(Beginning of Text under study)

Project 4: vectors, set!, and loops
Project due date:
Download the starter files here
This project is inspired by Essentials of Compilation (EoC), but in this project I take a departure from the book’s content in several important ways. The language in this project, R3, is an imperative-style language with loops, but at the core the important thing happening is dynamic memory allocation on the heap. In the EoC book, this is covered alongside garbage collection–in my class (at least this iteration) I prefer to skip implementing garbage collection: you need to know C well (to do it correctly), and the algorithms are both tricky to describe and challenging to implement and debug in class where we have not covered C programming. Thus, I opt for a simpler route: just use malloc, and (optionally) get garbage collection by using (e.g.,) the Boehm garbage collector; I also leave something such as arena allocation as a stretch goal, which you should pursue if you are a PhD student or interested to learn more.
Input Language (R3)
this language, which I am calling R3, adds imperative features to R2/LIf. Specifically, we add the forms:
(let* ([x e] ...) e-b) ;; let*, allows multiple simultaneously definitions
(void) ;; operations like vector-set! return void
(make-vector i) ;; Allocate a vector of size i, initialize all entries to 0
(vector-ref e i) ;; Dereference the vector e at index i, i must be static
(vector-set! e i ev) ;; e[i] := v
(set! x e) ;; Any variable can be set!d
(while e-g e-b) ;; While e-g, do e-b, eval to (void)
(begin es ... e-last) ;; Do all of es..., eval to the result of e-last
As an example of an R3 program…
(program
(let* ([x (read)]
[i 0]
[acc 0])
(begin
(while (< i x)
(begin
(set! acc (+ acc i))
(set! i (+ i 1))))
acc)))

(End of Text under study)

- [Required action] Print the passage of the project description from "(begin es ..." up to and including "acc (+ acc i))".

(Beginning of Supplied information)

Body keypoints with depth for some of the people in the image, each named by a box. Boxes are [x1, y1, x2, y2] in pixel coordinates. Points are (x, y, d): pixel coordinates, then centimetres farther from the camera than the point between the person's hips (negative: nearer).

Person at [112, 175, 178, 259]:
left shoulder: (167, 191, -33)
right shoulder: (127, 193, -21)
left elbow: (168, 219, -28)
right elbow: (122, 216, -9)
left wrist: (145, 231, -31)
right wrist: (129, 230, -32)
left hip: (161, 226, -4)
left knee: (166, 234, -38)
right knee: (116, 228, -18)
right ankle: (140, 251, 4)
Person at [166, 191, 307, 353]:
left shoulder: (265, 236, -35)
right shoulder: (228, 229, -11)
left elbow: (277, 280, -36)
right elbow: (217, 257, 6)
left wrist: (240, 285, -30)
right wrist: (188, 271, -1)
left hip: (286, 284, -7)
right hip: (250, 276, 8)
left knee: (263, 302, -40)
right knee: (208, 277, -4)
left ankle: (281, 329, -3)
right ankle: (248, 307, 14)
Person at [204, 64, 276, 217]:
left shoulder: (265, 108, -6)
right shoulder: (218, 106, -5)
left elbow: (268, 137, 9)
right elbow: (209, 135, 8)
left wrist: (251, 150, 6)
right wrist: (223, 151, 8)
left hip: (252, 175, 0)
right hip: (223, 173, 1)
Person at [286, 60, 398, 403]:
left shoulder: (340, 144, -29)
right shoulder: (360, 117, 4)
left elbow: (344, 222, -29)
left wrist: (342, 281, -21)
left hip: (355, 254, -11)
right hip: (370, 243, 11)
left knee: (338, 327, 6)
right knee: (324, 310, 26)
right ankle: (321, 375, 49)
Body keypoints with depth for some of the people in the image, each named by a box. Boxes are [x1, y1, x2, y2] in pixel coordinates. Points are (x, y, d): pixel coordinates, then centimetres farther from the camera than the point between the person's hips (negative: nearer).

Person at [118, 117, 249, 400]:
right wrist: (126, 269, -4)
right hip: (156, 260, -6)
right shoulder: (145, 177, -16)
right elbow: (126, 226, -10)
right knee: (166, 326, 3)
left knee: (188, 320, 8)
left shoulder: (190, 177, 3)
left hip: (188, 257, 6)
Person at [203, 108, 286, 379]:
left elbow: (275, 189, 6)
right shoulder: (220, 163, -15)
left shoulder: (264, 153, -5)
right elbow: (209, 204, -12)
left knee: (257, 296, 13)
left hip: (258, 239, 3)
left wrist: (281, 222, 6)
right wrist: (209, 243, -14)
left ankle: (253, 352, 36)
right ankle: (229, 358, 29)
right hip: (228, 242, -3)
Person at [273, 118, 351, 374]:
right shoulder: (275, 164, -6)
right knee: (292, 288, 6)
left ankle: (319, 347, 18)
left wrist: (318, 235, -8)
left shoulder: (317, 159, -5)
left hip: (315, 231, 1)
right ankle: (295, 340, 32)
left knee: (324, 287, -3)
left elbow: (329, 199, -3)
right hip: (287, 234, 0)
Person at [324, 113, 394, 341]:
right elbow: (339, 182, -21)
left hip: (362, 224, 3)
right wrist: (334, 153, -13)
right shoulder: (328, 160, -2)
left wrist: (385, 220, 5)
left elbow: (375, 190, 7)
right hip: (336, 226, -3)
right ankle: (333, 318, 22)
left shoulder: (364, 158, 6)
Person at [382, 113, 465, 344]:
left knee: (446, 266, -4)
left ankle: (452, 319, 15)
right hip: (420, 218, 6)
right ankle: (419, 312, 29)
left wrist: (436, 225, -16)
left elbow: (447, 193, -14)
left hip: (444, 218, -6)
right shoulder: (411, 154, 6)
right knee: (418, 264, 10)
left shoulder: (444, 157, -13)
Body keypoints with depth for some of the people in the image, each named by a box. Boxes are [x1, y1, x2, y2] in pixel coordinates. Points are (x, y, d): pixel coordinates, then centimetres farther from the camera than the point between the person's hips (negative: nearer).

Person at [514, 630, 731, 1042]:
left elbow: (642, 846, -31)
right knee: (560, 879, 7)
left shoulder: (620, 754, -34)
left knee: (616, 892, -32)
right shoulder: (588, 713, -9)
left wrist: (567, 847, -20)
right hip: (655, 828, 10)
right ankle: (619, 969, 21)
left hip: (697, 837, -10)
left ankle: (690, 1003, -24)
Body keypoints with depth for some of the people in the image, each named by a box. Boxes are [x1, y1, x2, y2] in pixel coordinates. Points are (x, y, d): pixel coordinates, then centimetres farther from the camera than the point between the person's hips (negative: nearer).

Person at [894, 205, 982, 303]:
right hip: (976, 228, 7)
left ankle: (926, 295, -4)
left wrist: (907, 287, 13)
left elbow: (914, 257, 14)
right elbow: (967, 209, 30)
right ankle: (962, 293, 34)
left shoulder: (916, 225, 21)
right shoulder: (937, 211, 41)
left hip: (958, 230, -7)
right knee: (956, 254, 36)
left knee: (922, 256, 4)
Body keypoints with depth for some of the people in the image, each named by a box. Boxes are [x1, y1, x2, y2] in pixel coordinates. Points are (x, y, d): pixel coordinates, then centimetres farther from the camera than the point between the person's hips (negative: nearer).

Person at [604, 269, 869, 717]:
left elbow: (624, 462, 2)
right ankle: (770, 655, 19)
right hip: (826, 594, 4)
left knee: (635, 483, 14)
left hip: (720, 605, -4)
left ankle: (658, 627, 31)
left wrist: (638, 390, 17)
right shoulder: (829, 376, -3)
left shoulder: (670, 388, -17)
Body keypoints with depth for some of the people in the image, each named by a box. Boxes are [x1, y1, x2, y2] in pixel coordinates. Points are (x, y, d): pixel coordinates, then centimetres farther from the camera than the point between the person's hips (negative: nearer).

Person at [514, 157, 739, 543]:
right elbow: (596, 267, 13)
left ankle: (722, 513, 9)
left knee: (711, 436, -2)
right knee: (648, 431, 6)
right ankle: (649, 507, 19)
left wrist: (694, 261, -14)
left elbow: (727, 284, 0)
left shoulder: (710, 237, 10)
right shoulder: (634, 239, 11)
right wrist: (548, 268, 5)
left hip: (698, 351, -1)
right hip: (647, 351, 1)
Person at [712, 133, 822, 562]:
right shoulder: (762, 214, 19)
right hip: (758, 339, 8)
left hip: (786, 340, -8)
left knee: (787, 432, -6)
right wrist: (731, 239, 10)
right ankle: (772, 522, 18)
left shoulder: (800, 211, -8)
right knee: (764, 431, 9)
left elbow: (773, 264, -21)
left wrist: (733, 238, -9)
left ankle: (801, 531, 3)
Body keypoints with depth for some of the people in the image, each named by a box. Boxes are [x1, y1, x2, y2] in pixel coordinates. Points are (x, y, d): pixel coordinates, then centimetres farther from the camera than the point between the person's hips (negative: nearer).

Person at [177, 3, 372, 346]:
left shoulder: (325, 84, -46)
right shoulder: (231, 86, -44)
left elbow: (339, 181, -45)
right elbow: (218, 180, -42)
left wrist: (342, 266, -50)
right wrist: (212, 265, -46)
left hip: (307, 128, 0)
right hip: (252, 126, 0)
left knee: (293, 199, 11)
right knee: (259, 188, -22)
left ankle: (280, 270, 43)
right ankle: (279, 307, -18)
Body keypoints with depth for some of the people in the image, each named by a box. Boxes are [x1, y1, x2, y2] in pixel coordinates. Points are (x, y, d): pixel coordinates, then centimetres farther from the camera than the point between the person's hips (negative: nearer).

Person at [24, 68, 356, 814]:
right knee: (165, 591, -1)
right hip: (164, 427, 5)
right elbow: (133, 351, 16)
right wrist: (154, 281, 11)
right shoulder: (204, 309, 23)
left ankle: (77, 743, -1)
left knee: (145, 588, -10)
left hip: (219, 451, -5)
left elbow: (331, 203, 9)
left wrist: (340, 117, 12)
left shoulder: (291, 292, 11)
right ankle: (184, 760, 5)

(End of Supplied information)

- [Solution for this task]
(begin es ... e-last) ;; Do all of es..., eval to the result of e-last
As an example of an R3 program…
(program
(let* ([x (read)]
[i 0]
[acc 0])
(begin
(while (< i x)
(begin
(set! acc (+ acc i))